Provided passage
___
Both mineral exploration and extraction require permits
from various foreign, federal, state, provincial and local governmental
authorities and are governed by laws and regulations, including those with
respect to prospecting, mine development, mineral production, transport,
export, taxation, labor standards, occupational health, waste disposal, toxic
substances, land use, environmental protection, mine safety and other matters.
There can be no assurance that we will be able to obtain or maintain any of the
permits required for the continued exploration of our mineral properties or for
the construction and operation of a mine on our properties at economically
viable costs. If we cannot accomplish these objectives, our business could
fail.
We believe that we are in compliance with all material
laws and regulations that currently apply to our activities but there can be no
assurance that we can continue to remain in compliance. Current laws and
regulations could be amended and we might not be able to comply with them, as
amended. Further, there can be no assurance that we will be able to obtain or
maintain all permits necessary for our future operations, or that we will be
able to obtain them on reasonable terms. To the extent such approvals are
required and are not obtained, we may be delayed or prohibited from proceeding
with planned exploration or development of our mineral properties.
___
Parts of the exercise
A) Answer these questions about the passage on mining permits, one per line, each marked like its question:
(i) Which levels of governmental authority issue the permits that mineral exploration and extraction require?
(ii) What could happen to the business if it cannot obtain the required permits at economically viable costs?
(iii) What may happen if required approvals are not obtained?
B) Rewrite the part of the passage on mining permits starting with "We believe that" and going on through "our mineral properties.", substituting "acceptable terms" for "reasonable terms".
C) Please continue the passage on mining permits from where it stops.

Given entries
___
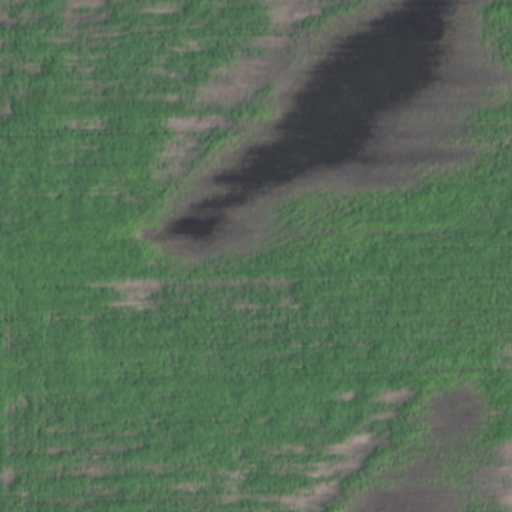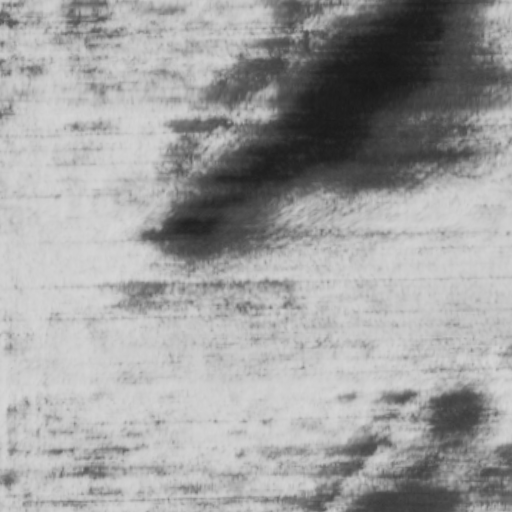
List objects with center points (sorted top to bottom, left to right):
___
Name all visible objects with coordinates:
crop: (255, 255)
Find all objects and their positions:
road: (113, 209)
___
Responses to the tasks
A)
(i) Foreign, federal, state, provincial and local governmental authorities.
(ii) The business could fail.
(iii) The company may be delayed or prohibited from proceeding with planned exploration or development of its mineral properties.

B)
We believe that we are in compliance with all material
laws and regulations that currently apply to our activities but there can be no
assurance that we can continue to remain in compliance. Current laws and
regulations could be amended and we might not be able to comply with them, as
amended. Further, there can be no assurance that we will be able to obtain or
maintain all permits necessary for our future operations, or that we will be
able to obtain them on acceptable terms. To the extent such approvals are
required and are not obtained, we may be delayed or prohibited from proceeding
with planned exploration or development of our mineral properties.

C)
If we establish the existence of a mineral resource on
any of our properties in a commercially exploitable quantity, we will require
additional capital in order to develop the property into a producing mine. If
we cannot raise this additional capital, we will not be able to exploit the
resource, and our business could fail.
If we do discover mineral resources in commercially
exploitable quantities on any of our properties, we will be required to expend
substantial sums of money to establish the extent of the resource, develop
processes to extract it and develop extraction and processing facilities and
infrastructure. Although we may derive substantial benefits from the discovery
of a major deposit, there can be no assurance that such a resource will be
large enough to justify commercial operations, nor can there be any assurance
that we will be able to raise the funds required for development on a timely
basis. If we cannot raise the necessary capital or complete the necessary
facilities and infrastructure, our business may fail.
Mineral exploration and development is subject to
extraordinary operating risks. We do not currently insure against these risks.
In the event of a cave-in or similar occurrence, our liability may exceed our
resources, which would have an adverse impact on our company.
Mineral exploration, development and production involves
many risks which even a combination of experience, knowledge and careful
evaluation may not be able to overcome. Our operations will be subject to all
the hazards and risks inherent in the exploration for mineral resources and, if
we discover a mineral resource in commercially exploitable quantity, our
operations could be subject to all of the hazards and risks inherent in the
development and production of resources, including liability for pollution,
cave-ins or similar hazards against which we cannot insure or against which we
may elect not to insure. Any such event could result in work stoppages and
damage to property, including damage to the environment. We do not currently
maintain any insurance coverage against these operating hazards. The payment of
any liabilities that arise from any such occurrence would have a material
adverse impact on our company.
Mineral prices are subject to dramatic and unpredictable
fluctuations.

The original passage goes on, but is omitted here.